Less than 10 minutes in, Nostalgia shifts and starts to move away from the racing fuel. Earthy patchouli arrives, complete with both its faintly camphorous side and its sweeter, softer tonalities. The amber becomes more noticeable, too, while the bergamot takes a step back. The golden sweetness infuses the tarry, smoked woods and the old leather, softening that initial, utterly cool smell of racing fuel turned sophisticated. It’s a bit of a shame, as the opening minutes were Cool with a capital “C.” We’re talking Steve McQueen and Paul Newman cool in a Mario Andretti racing world. Now Nostalgia is all about campfire smoke, tar and patchouli, lightly flecked with smoother, more refined leather, all upon a warmed, sweetened vanilla and amber base. It’s warm, smoky, masculine and sexy, but not as unique as that debut.

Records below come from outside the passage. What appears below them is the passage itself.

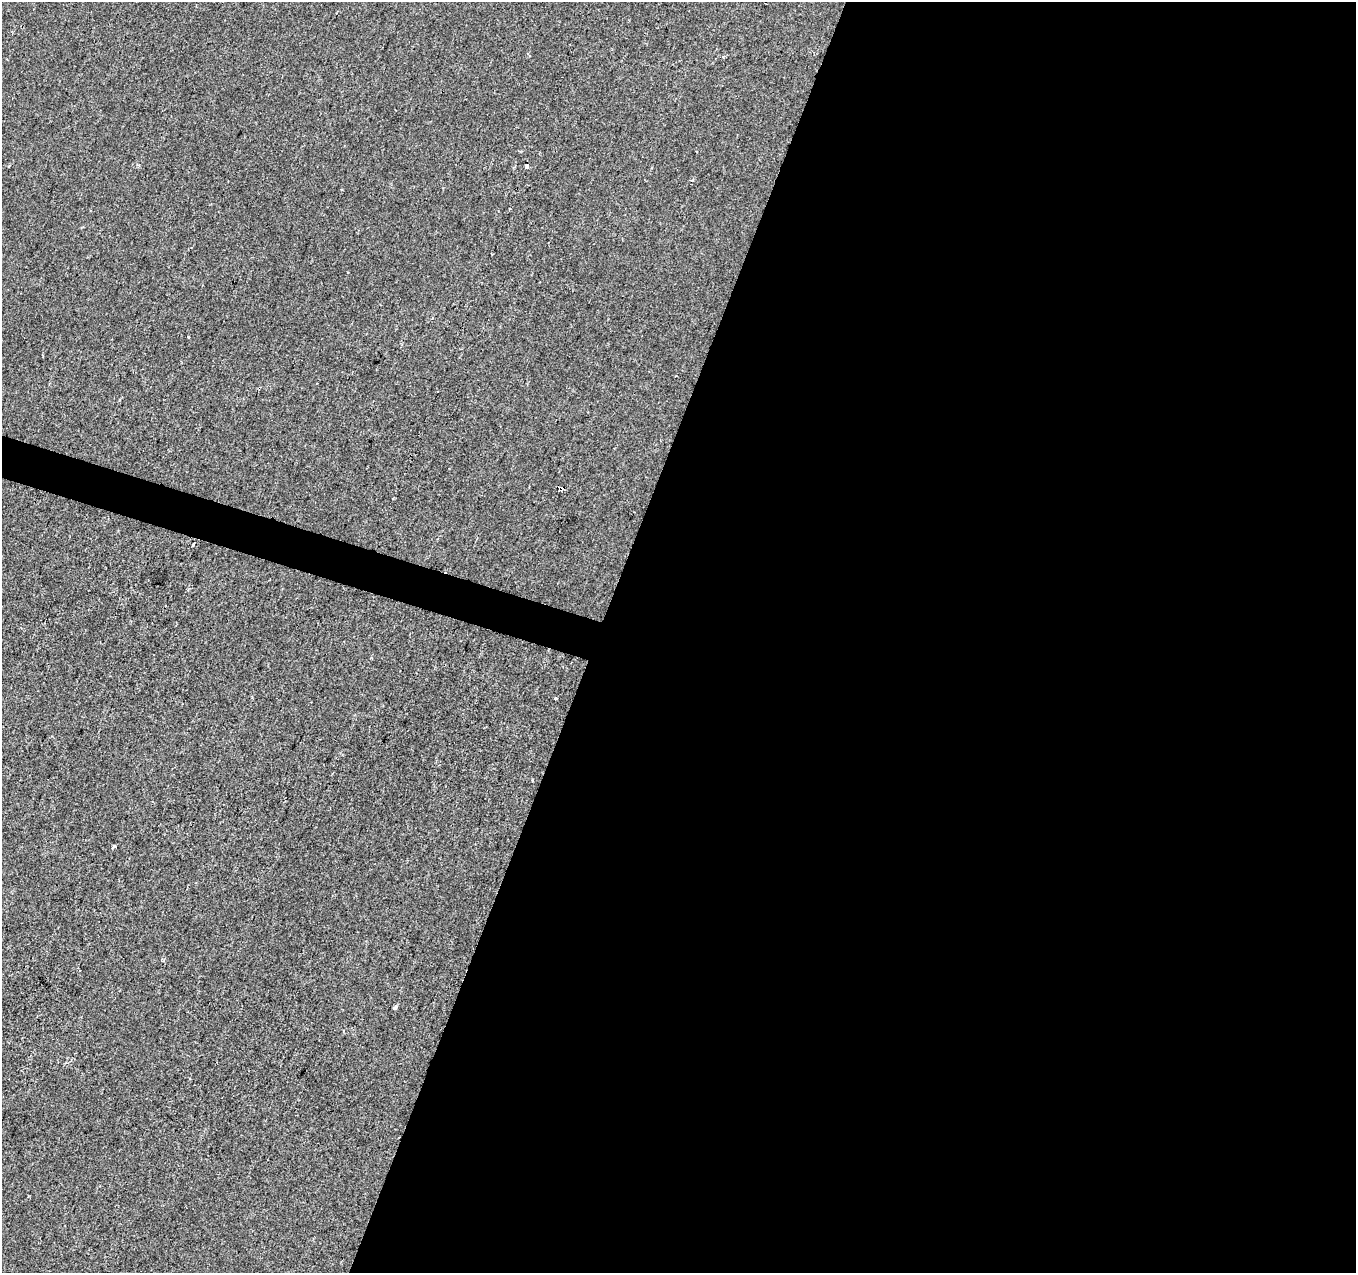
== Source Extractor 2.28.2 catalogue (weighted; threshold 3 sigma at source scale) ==
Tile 12 of 4 x 4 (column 4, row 3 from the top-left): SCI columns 4069-5422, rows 1548-2818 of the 5422 x 5573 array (HDU 1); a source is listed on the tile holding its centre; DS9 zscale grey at full resolution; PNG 1358 x 1275 px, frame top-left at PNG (2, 2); no overlay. Shown black and unused: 57% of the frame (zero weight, under 2 of 3 exposures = <1% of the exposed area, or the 3 px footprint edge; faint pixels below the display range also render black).
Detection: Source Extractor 2.28.2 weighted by HDU 2 'WHT'; one run over the whole footprint, this tile lists its part. Background -5.66e-04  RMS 0.0041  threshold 0.0187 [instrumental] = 3 sigma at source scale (4.5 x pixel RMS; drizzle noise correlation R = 1.50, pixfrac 1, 0.0396/0.0396 arcsec/px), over >= 5 px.
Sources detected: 11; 4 cosmic-ray / hot-pixel residue — not listed; the other 7 listed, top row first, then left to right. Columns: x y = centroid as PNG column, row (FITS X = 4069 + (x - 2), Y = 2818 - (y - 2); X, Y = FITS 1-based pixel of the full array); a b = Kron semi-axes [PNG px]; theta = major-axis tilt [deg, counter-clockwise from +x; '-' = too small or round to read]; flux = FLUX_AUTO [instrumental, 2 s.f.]
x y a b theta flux
723 56 5 3 - 0.91
527 166 4 4 - 3.2
188 337 4 2 - 0.32
561 488 4 3 - 43
555 699 3 3 - 0.5
114 847 4 3 - 2
395 1007 5 3 - 2.4
Overlapping masked pixels (flux is a lower limit): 1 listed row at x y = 561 488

On Fragrantica, Nostalgia seems to be a massive hit with the vast majority of posters, with guy after guy writing how they have to buy a bottle. Or, in the case of one commentator, a second bottle:
Cigars gasoline sweet powder rubber and a bit of sweat. What could be sexier? Take that first sexual experience in a car with a bearded guy who is way too old for you, guilty, uncomfortable and exciting, wanting to run away from it and wishing it would last forever at the same time, and put it in a bottle. Nostalgia is a perfect name for this fragrance. […] Oh man I totally need another bottle of this.

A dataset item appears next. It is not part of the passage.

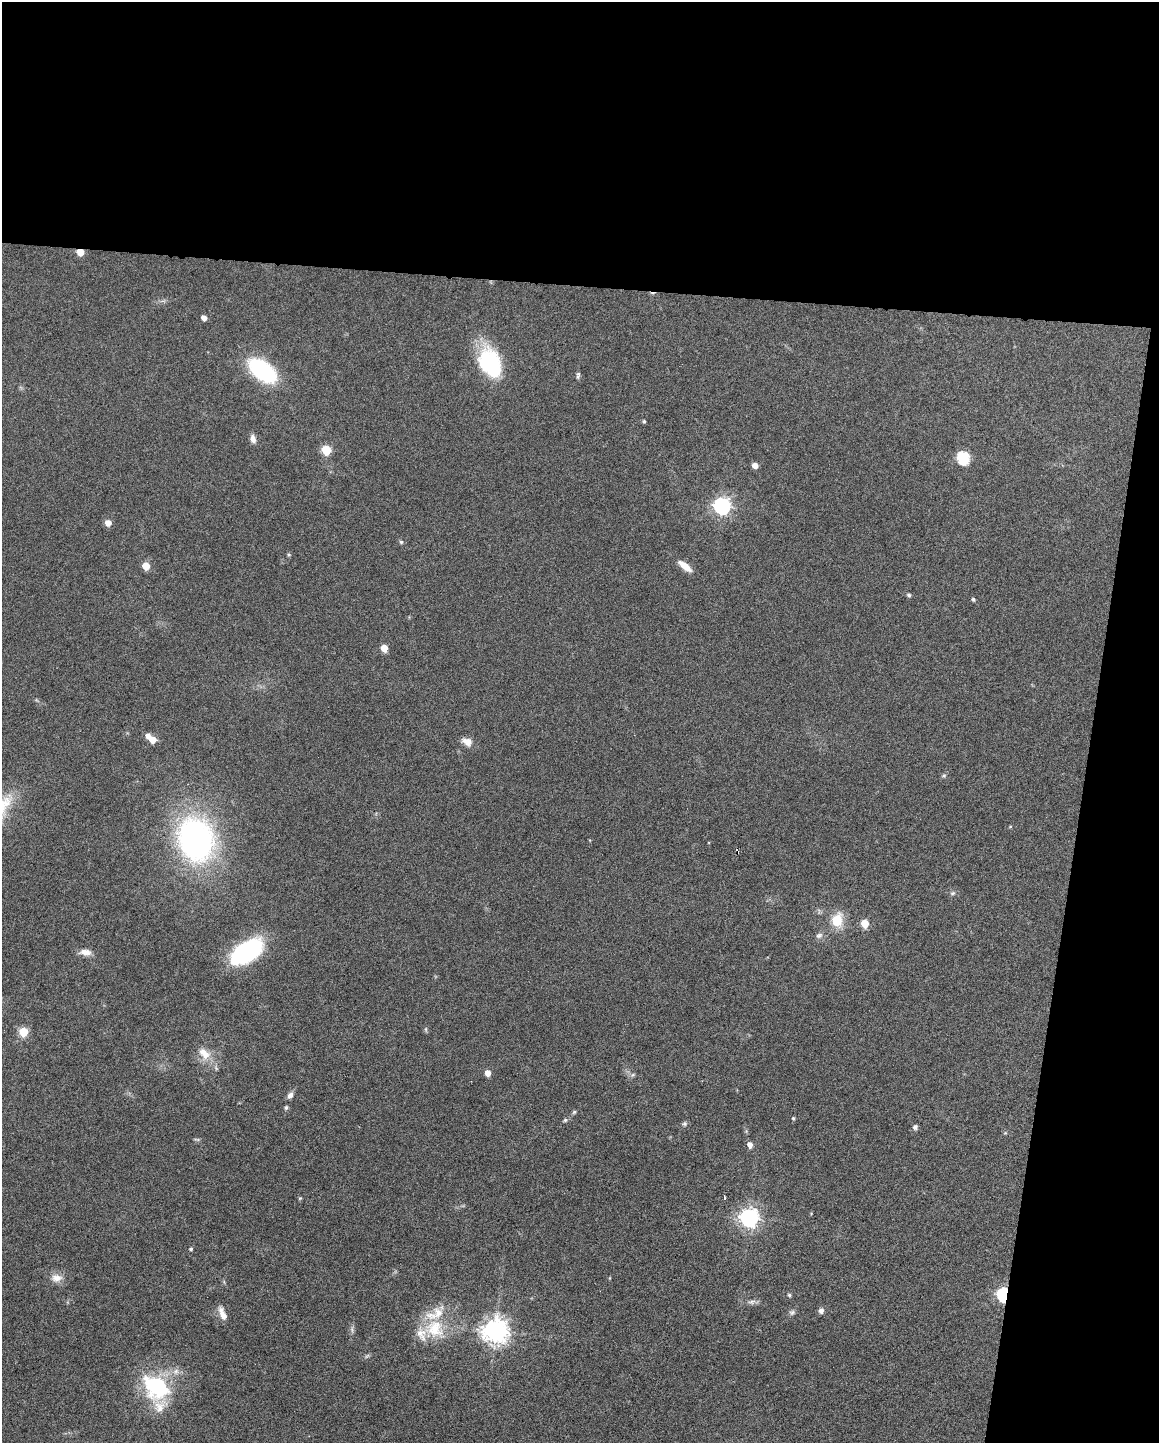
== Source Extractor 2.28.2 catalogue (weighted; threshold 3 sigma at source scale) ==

Another commentator amusingly began his positive review by describing Nostalgia as “FERRARI AUTO REPAIR,” writing:
FERRARI AUTO REPAIR
I could also called this ‘Elegant Benzoin’. The gasoline opening is challenging yet intriguing. The other notes are present and accounted for, even if they can’t be specifically named (at least, by me). After time, the complex notes sparkle more than the Benzoin – and this fragrance keeps pulling me into it’s unique, luxurious heart.
I just may need to own this.
Some other impressions:
- Rubber and leather that smell exacactly like the interiors of my grandad’s old FIAT 500 during the summertime, when odors are emphasized by the high temperatures of the season. A great fragrance if you like challenging smoky rubber/leather scents a-la Knize Ten / CDG’s Garage / Lisa Kirk’s Revolution. I do. Downside: the drydown is quite conventional if compared to the opening, but still pleasant..

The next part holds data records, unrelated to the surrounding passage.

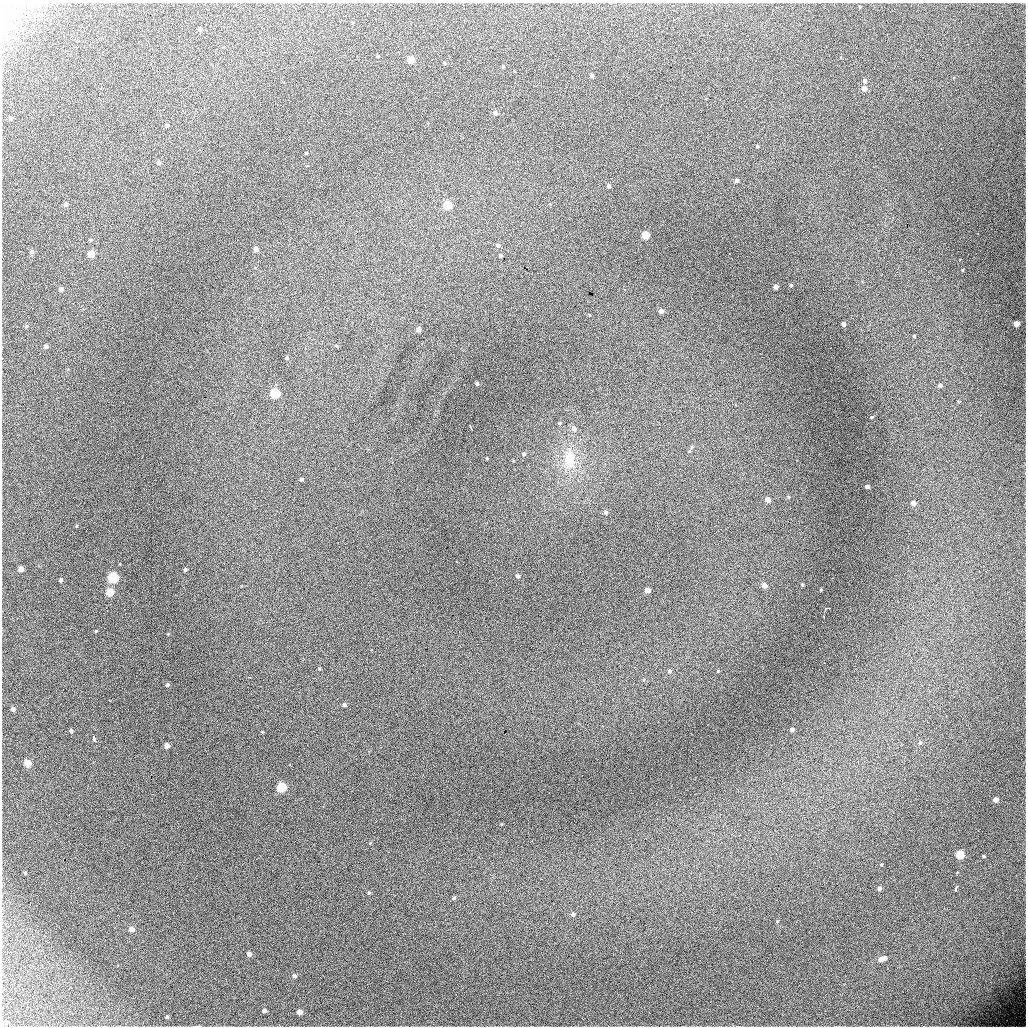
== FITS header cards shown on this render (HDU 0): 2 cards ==
NAXIS1  =                 1024 / length of data axis 1
NAXIS2  =                 1024 / length of data axis 2

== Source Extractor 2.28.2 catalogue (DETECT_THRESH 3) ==
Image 1024 x 1024 px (HDU 0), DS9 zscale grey, 1 PNG px = 1 image px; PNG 1028 x 1028 px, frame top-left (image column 1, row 1024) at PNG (2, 3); no overlay
Background 5350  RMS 55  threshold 165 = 3 sigma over >= 5 px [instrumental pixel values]
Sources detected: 108; all 108 listed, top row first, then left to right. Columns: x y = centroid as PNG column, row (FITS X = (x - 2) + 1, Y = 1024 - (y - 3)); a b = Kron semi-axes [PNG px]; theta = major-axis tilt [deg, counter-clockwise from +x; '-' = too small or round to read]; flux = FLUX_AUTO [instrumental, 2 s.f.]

- This juice is damn amazing and dramatic…Reason being, right out of the gate it smells really strong like racing fuel and literally 15 seconds later it begins changing..into this gorgeous blend of rubber and leather and several minutes later upon dry down remains the alluring vanilla-leatherish-Bvlgari Black blend. 10 out of 10 for uniqueness, quality, shock factor, longevity, sillage, and originality.
Women have written about Nostalgia too. One female Fragrantica poster, had a typical encounter, and loved it:
I love love love this perfume. Not for the fainthearted nor the heavy-handed. Best worn in autumn as it can get too heavy for summer yet it lacks that certain ‘warmth’ necessary for winter. Very avant-garde, surprisingly sexy. The funny thing is that my husband loves it on me but not on him.